Defining the word "instantly," she bolted. Like a finger on a hot stove, in mere milliseconds she proved that her instincts, honed by centuries of selective breeding, are still very much intact.
But almost every deer also carries a "curiosity gene." That's the gene that sometimes make them stop and look back to see "exactly what that was."
She did that; stopping quartered away at 20 yards, slightly screened by maple leaves just beginning to turn autumn red. No more than one second, maybe two has passed from the time my brain took over my body and said "now." The bundle of nerves called "me," is now in the panic mode, wondering if starvation is in my future.
I snap shot. Which means the sight barely found the deer's rib cage as my finger was yanking the trigger.
The crossbow bolt disappeared in the blink of eye, however there was no resounding "pop" of broadhead piercing hide. Nor was there the typical lurch of a mortally wounded deer. This animal left the scene with head held high and again, the white flag waving an even more determined "goodbye."
As they are prone to do, she stopped about 60 yards out, stomped her foot and snorted. It is an alert signal for all other deer in the area. The deer aren't talking but I also believe it is done out of frustration, confusion and maybe even anger. Whatever the reason, it is quite demeaning to a hungry hunter who must watch with wounded pride.
I stared at her closely, hoping - no, willing her to falter and go down after having been shot through-and-through.
I knew better.
She finished her "goodbyes" and continued back from whence she came just as the sunlight began to climb down the trees, now painting the leaves she once walked on.
I breathed for the first time in what seemed like several minutes. Climbing down I found my arrow laying, bloodless, at a 45 degree angle to where I'd shot.
One of two things happened. The arrow either glanced off a limb while enroute to its appointment with her heart and lungs. Or she gave the arrow a good hard kick as she ran away.
If it was the latter, I'm sure it was accidental -- I think. But the thought did even more damage to my already horribly bruised ego.
With plenty of good morning left, I climbed back in my tree to lick my own wounds.
The fact that I have two deer in the freezer provided a little solace, but very little.
I could only sit, reload another arrow and wonder why missing is such a bad feeling.
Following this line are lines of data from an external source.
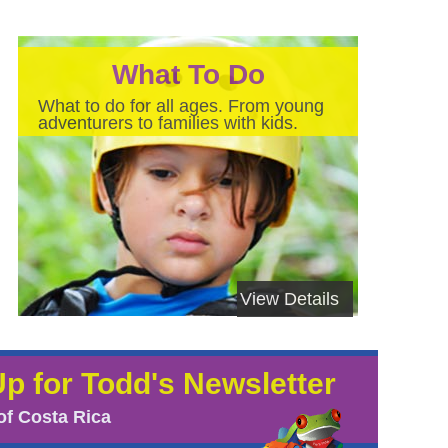
What To Do
What to do for all ages. From young
adventurers to families with kids.
View Details
Up for Todd's Newsletter
of Costa Rica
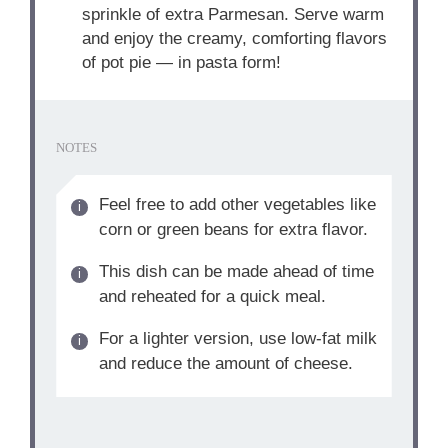
sprinkle of extra Parmesan. Serve warm
and enjoy the creamy, comforting flavors
of pot pie — in pasta form!
NOTES
Feel free to add other vegetables like
corn or green beans for extra flavor.
This dish can be made ahead of time
and reheated for a quick meal.
For a lighter version, use low-fat milk
and reduce the amount of cheese.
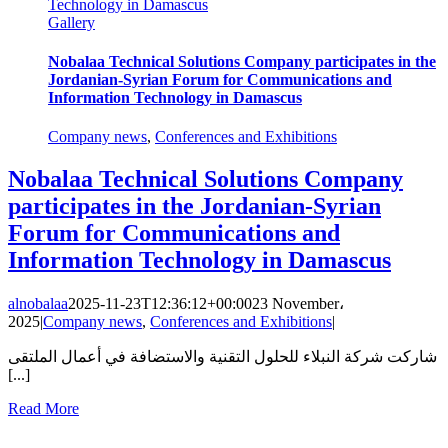
Technology in Damascus
Gallery
Nobalaa Technical Solutions Company participates in the
Jordanian-Syrian Forum for Communications and
Information Technology in Damascus
Company news
,
Conferences and Exhibitions
Nobalaa Technical Solutions Company
participates in the Jordanian-Syrian
Forum for Communications and
Information Technology in Damascus
alnobalaa
2025-11-23T12:36:12+00:00
23 November،
2025
|
Company news
,
Conferences and Exhibitions
|
شاركت شركة النبلاء للحلول التقنية والاستضافة في أعمال الملتقى
[...]
Read More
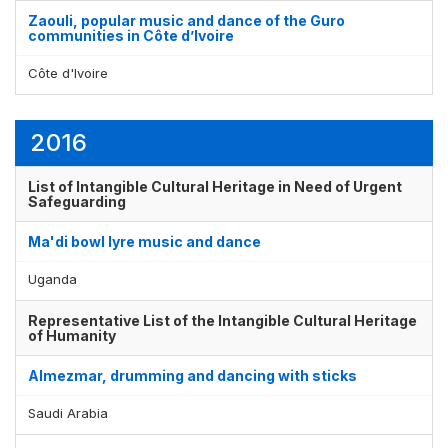
Zaouli, popular music and dance of the Guro
communities in Côte d’Ivoire
Côte d'Ivoire
2016
List of Intangible Cultural Heritage in Need of Urgent
Safeguarding
Ma'di bowl lyre music and dance
Uganda
Representative List of the Intangible Cultural Heritage
of Humanity
Almezmar, drumming and dancing with sticks
Saudi Arabia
It makes you sick, boring a hole in your primal soul. That hole is centered in your stomach. And that bad feeling is a deterrent. A primal reminder that there was time when missing could kill you.... and your family. It's a manifestation of hurt pride and fear. Fear that you won't survive, that your family won't survive and that maybe your species won't survive.
I know it's not true. There's money in my pocket and a Bi-Lo is right on the way home. But my soul hasn't caught up with my culture.
It has for many. They'll never feel the primal pain of a miss. The closest they'll ever come to the feeling is a Big Orange loss to Alabama. But trust me, it's not the same.